▶ How to complete this task
In the data below, find the line containing "(EC) 1272/2008" and the line containing "Alle Termine", then reproduce them and every line between, exactly. Omit pictures.

Saved data entries:
········
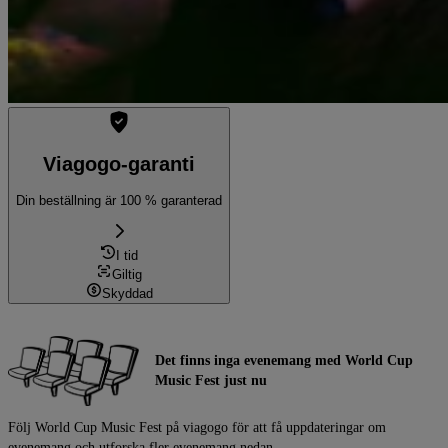
Viagogo-garanti
Din beställning är 100 % garanterad
I tid
Giltig
Skyddad
Det finns inga evenemang med World Cup
Music Fest just nu
Följ World Cup Music Fest på viagogo för att få uppdateringar om
evenemang och utforska fler evenemang nedan.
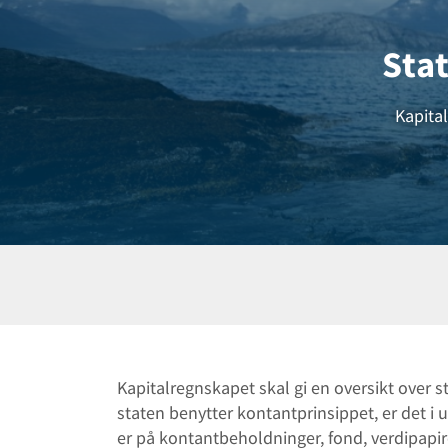
Sta
Kapita
Kapitalregnskapet skal gi en oversikt over
staten benytter kontantprinsippet, er det 
er på kontantbeholdninger, fond, verdipapirer,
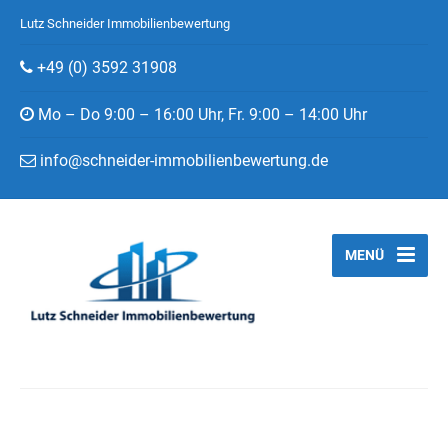
Lutz Schneider Immobilienbewertung
+49 (0) 3592 31908
Mo – Do 9:00 – 16:00 Uhr, Fr. 9:00 – 14:00 Uhr
info@schneider-immobilienbewertung.de
MENÜ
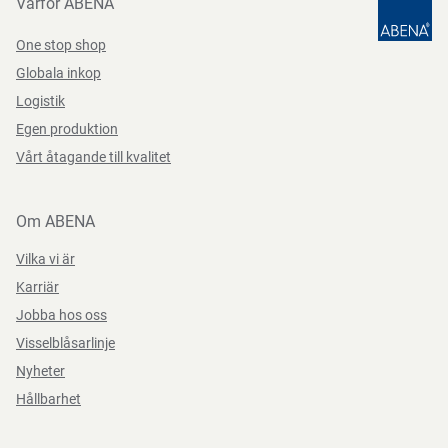
Varför ABENA
Glycol, Phenoxyethanol,
Tetra Sodium EDTA,
One stop shop
Förvaringsinstruktioner
Citric Acid
Globala inkop
Teststandarder
Förvaras kallt, torrt, rent och skyddat från direkt solljus.
Längd/djup
17 cm
Logistik
ISO
ISO
Egen produktion
Bredd
14 cm
9001
14001
Vårt åtagande till kvalitet
Direktiv, förordningar och lagstiftning
Om ABENA
(EC) 1272/2008
Vilka vi är
Karriär
Jobba hos oss
Visselblåsarlinje
Nyheter
Hållbarhet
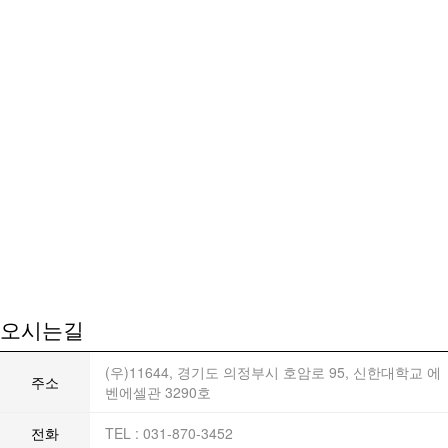
오시는길
(우)11644, 경기도 의정부시 호암로 95, 신한대학교 에
주소
벤에셀관 3290호
전화
TEL : 031-870-3452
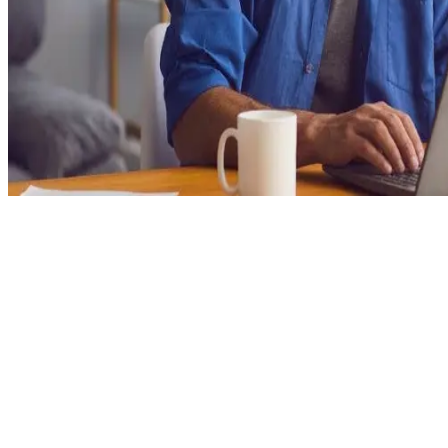
0
Freelances aux États-Unis :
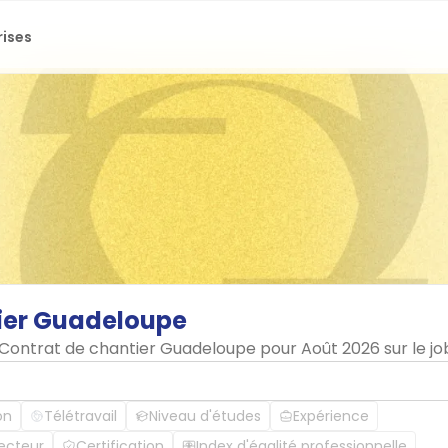
rises
ier
Guadeloupe
n Contrat de chantier Guadeloupe pour Août 2026 sur le 
on
Télétravail
Niveau d'études
Expérience
ecteur
Certification
Index d'égalité professionnelle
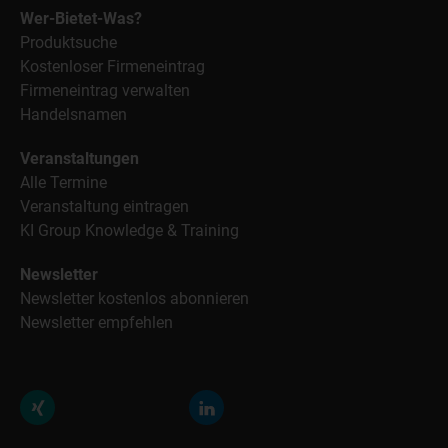
Wer-Bietet-Was?
Produktsuche
Kostenloser Firmeneintrag
Firmeneintrag verwalten
Handelsnamen
Veranstaltungen
Alle Termine
Veranstaltung eintragen
KI Group Knowledge & Training
Newsletter
Newsletter kostenlos abonnieren
Newsletter empfehlen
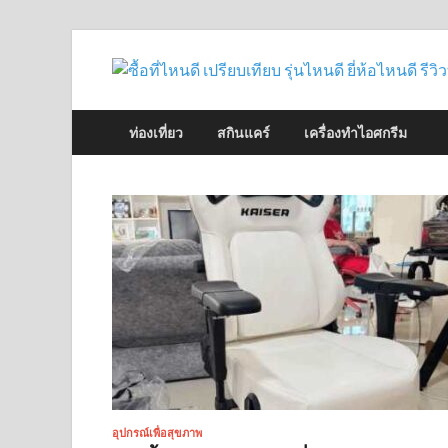
ท่องเที่ยว
สกินแคร์
เครื่องทำไอศกรีม
อุปกรณ์เพื่อสุขภาพ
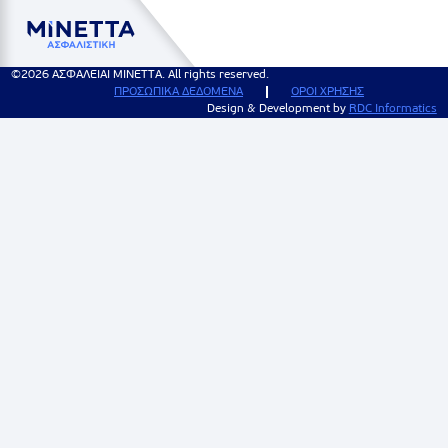
©2026 ΑΣΦΑΛΕΙΑΙ ΜΙΝΕΤΤΑ. All rights reserved.
ΠΡΟΣΩΠΙΚΑ ΔΕΔΟΜΕΝΑ
ΟΡΟΙ ΧΡΗΣΗΣ
Design & Development by
RDC Informatics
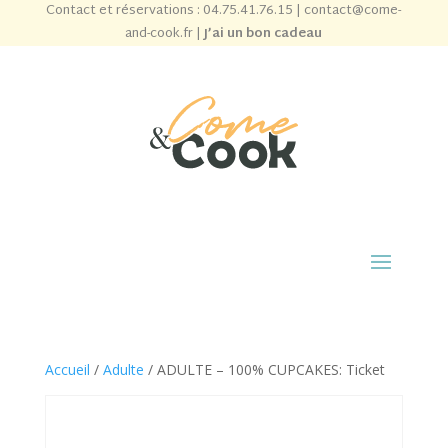
Contact et réservations :
04.75.41.76.15
|
contact@come-
and-cook.fr
|
J’ai un bon cadeau
Accueil
/
Adulte
/ ADULTE – 100% CUPCAKES: Ticket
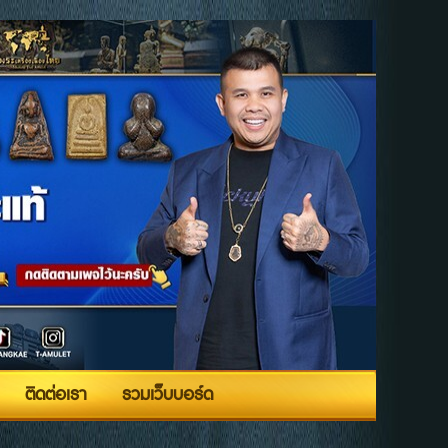
ติดต่อเรา
รวมเว็บบอร์ด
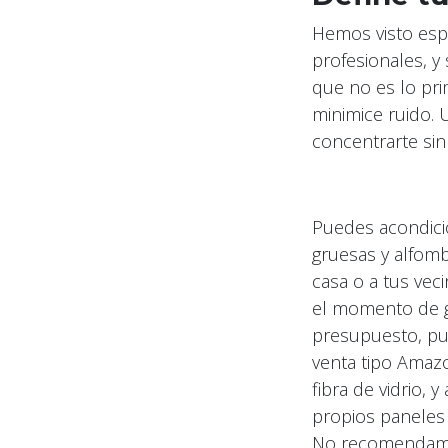
Hemos visto esp
profesionales, y
que no es lo pri
minimice ruido. 
concentrarte sin
Puedes acondici
gruesas y alfomb
casa o a tus vec
el momento de g
presupuesto, pu
venta tipo Amaz
fibra de vidrio,
propios paneles 
No recomendamos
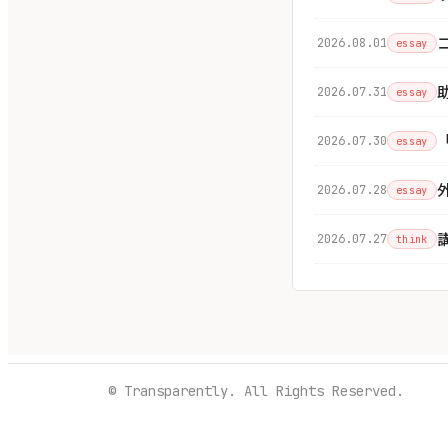
2026.08.01
essay
2026.07.31
essay
2026.07.30
essay
2026.07.28
essay
2026.07.27
think
© Transparently. All Rights Reserved.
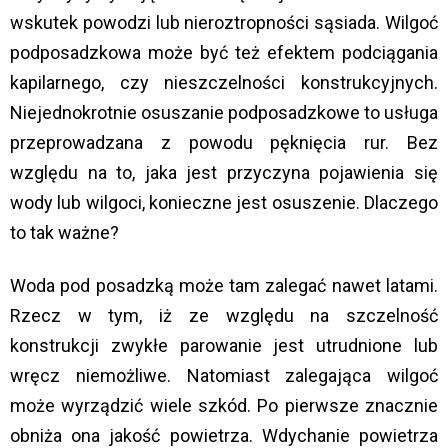
wskutek powodzi lub nieroztropności sąsiada. Wilgoć
podposadzkowa może być też efektem podciągania
kapilarnego, czy nieszczelności konstrukcyjnych.
Niejednokrotnie osuszanie podposadzkowe to usługa
przeprowadzana z powodu pęknięcia rur. Bez
względu na to, jaka jest przyczyna pojawienia się
wody lub wilgoci, konieczne jest osuszenie. Dlaczego
to tak ważne?
Woda pod posadzką może tam zalegać nawet latami.
Rzecz w tym, iż ze względu na szczelność
konstrukcji zwykłe parowanie jest utrudnione lub
wręcz niemożliwe. Natomiast zalegająca wilgoć
może wyrządzić wiele szkód. Po pierwsze znacznie
obniża ona jakość powietrza. Wdychanie powietrza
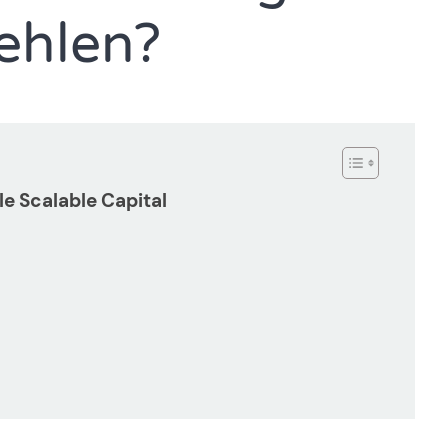
ehlen?
 Scalable Capital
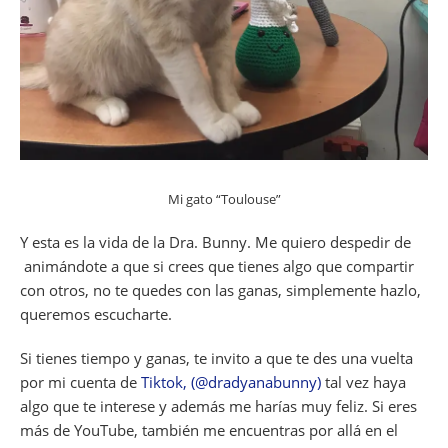
Mi gato “Toulouse”
Y esta es la vida de la Dra. Bunny. Me quiero despedir de
animándote a que si crees que tienes algo que compartir
con otros, no te quedes con las ganas, simplemente hazlo,
queremos escucharte.
Si tienes tiempo y ganas, te invito a que te des una vuelta
por mi cuenta de
Tiktok, (@dradyanabunny)
tal vez haya
algo que te interese y además me harías muy feliz. Si eres
más de YouTube, también me encuentras por allá en el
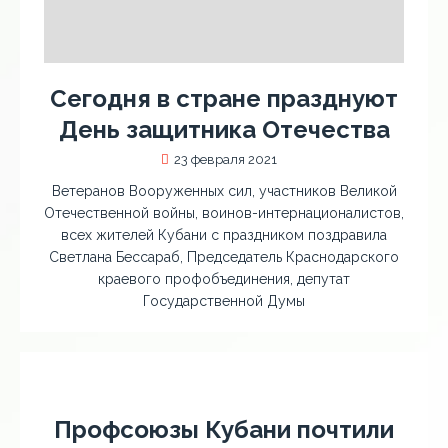
Сегодня в стране празднуют
День защитника Отечества
23 февраля 2021
Ветеранов Вооруженных сил, участников Великой
Отечественной войны, воинов-интернационалистов,
всех жителей Кубани с праздником поздравила
Светлана Бессараб, Председатель Краснодарского
краевого профобъединения, депутат
Государственной Думы
Профсоюзы Кубани почтили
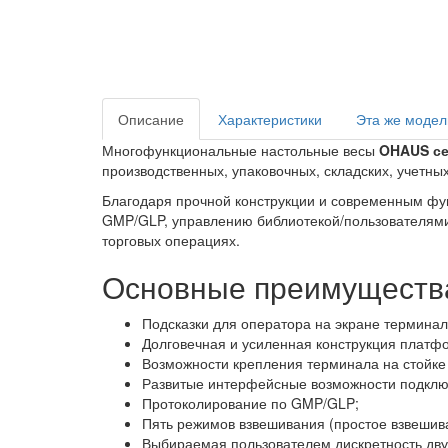
Описание
Характеристики
Эта же модел
Многофункциональные настольные весы
OHAUS се
производственных, упаковочных, складских, учетных
Благодаря прочной конструкции и современным фун
GMP/GLP, управлению библиотекой/пользователями 
торговых операциях.
Основные преимуществ
Подсказки для оператора на экране терминал
Долговечная и усиленная конструкция платф
Возможности крепления терминала на стойке
Развитые интерфейсные возможности подкл
Протоколирование по GMP/GLP;
Пять режимов взвешивания (простое взвешива
Выбираемая пользователем дискретность дву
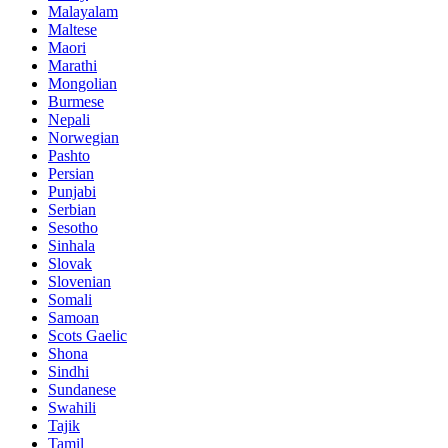
Malayalam
Maltese
Maori
Marathi
Mongolian
Burmese
Nepali
Norwegian
Pashto
Persian
Punjabi
Serbian
Sesotho
Sinhala
Slovak
Slovenian
Somali
Samoan
Scots Gaelic
Shona
Sindhi
Sundanese
Swahili
Tajik
Tamil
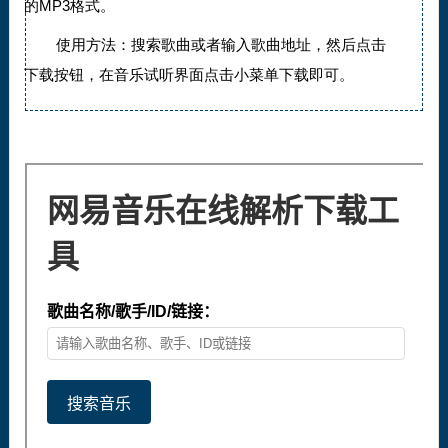
的MP3格式。
使用方法：搜索歌曲或者输入歌曲地址，然后点击
下载按钮，在音乐试听界面点击小菜单下载即可。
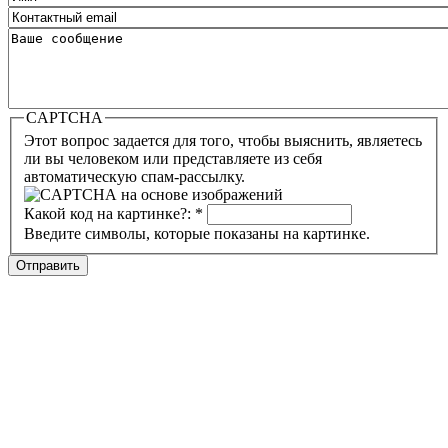
CAPTCHA
Этот вопрос задается для того, чтобы выяснить, являетесь
ли вы человеком или представляете из себя
автоматическую спам-рассылку.
Какой код на картинке?:
*
Введите символы, которые показаны на картинке.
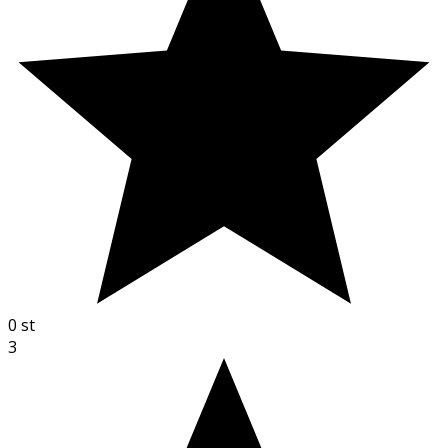
0
st
3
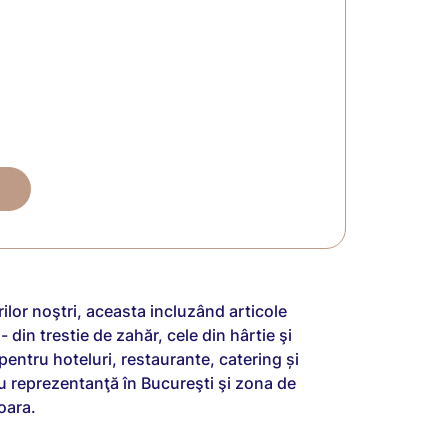
lor noştri, aceasta incluzând articole
din trestie de zahăr, cele din hârtie şi
 pentru hoteluri, restaurante, catering și
u reprezentanţă în Bucureşti şi zona de
oara.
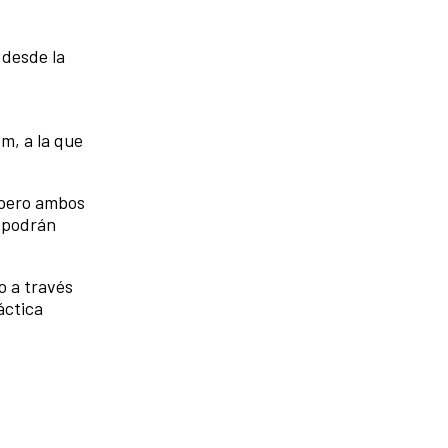
 desde la
om, a la que
 pero ambos
s podrán
o a través
áctica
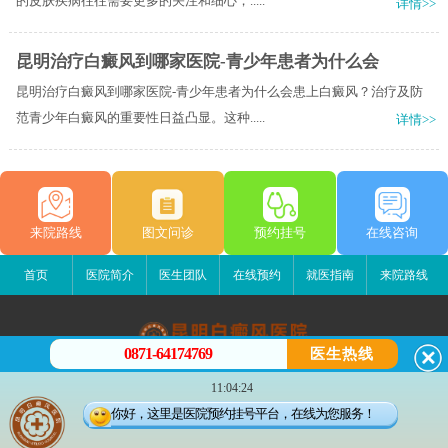
的皮肤疾病往往需要更多的关注和细心，.....
详情>>
昆明治疗白癜风到哪家医院-青少年患者为什么会
昆明治疗白癜风到哪家医院-青少年患者为什么会患上白癜风？治疗及防
范青少年白癜风的重要性日益凸显。这种.....
详情>>
来院路线
图文问诊
预约挂号
在线咨询
首页
医院简介
医生团队
在线预约
就医指南
来院路线
0871-64174769
医生热线
昆明白癜风医院
11:04:24
昆明市五华区护国路2号
你好，这里是医院预约挂号平台，在线为您服务！
版权所有：昆明白癜风医院
联系电话：0871-64174769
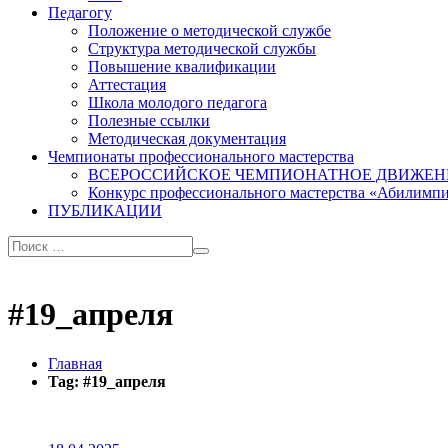
Педагогу
Положение о методической службе
Структура методической службы
Повышение квалификации
Аттестация
Школа молодого педагога
Полезные ссылки
Методическая документация
Чемпионаты профессионального мастерства
ВСЕРОССИЙСКОЕ ЧЕМПИОНАТНОЕ ДВИЖЕН
Конкурс профессионального мастерства «Абилимп
ПУБЛИКАЦИИ
#19_апреля
Главная
Tag: #19_апреля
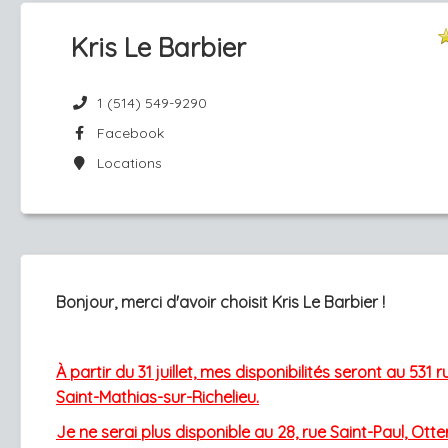
Kris Le Barbier
1 (514) 549-9290
Facebook
Locations
Bonjour, merci d'avoir choisit Kris Le Barbier !
À partir du 31 juillet, mes disponibilités seront au 531 r
Saint-Mathias-sur-Richelieu.
Je ne serai plus disponible au 28, rue Saint-Paul, Ott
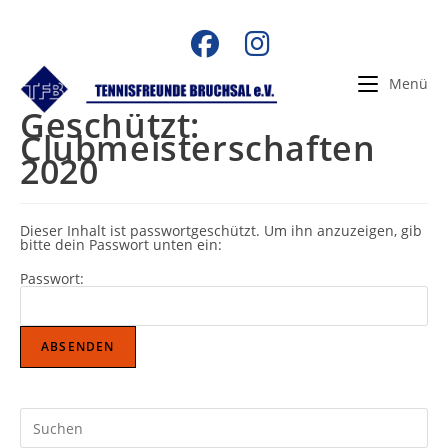
Zum
Inhalt
springen
Menü
Geschützt:
Clubmeisterschaften
2020
Dieser Inhalt ist passwortgeschützt. Um ihn anzuzeigen, gib
bitte dein Passwort unten ein:
Passwort:
Pr
Es
to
········
▶ Solution to the problem
(EC) 1272/2008
Vilka vi är
Karriär
Jobba hos oss
Visselblåsarlinje
Nyheter
Hållbarhet
오시는길
(우)11644, 경기도 의정부시 호암로 95, 신한대학교 에
주소
벤에셀관 3290호
전화
TEL : 031-870-3452
0
Freelances aux États-Unis :
rises
ier
Guadeloupe
n Contrat de chantier Guadeloupe pour Août 2026 sur le 
on
Télétravail
Niveau d'études
Expérience
ecteur
Certification
Index d'égalité professionnelle
Wer-Bietet-Was?
Produktsuche
Kostenloser Firmeneintrag
Firmeneintrag verwalten
Handelsnamen
Veranstaltungen
Alle Termine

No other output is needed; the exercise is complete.